* Task statement *
List each line of the rows below that contains the word "should".

* Materials provided *

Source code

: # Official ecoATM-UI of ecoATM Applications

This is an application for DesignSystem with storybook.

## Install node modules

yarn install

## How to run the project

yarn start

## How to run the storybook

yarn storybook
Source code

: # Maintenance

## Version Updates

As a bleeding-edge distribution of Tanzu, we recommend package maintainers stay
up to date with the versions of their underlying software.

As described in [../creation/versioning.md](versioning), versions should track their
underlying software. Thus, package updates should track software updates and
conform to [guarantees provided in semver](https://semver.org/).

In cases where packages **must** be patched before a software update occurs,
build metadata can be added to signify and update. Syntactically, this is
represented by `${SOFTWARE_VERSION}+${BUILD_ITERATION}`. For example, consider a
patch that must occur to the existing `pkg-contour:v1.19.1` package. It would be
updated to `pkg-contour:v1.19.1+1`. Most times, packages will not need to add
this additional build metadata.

* Exercise answer *
As described in [../creation/versioning.md](versioning), versions should track their
underlying software. Thus, package updates should track software updates and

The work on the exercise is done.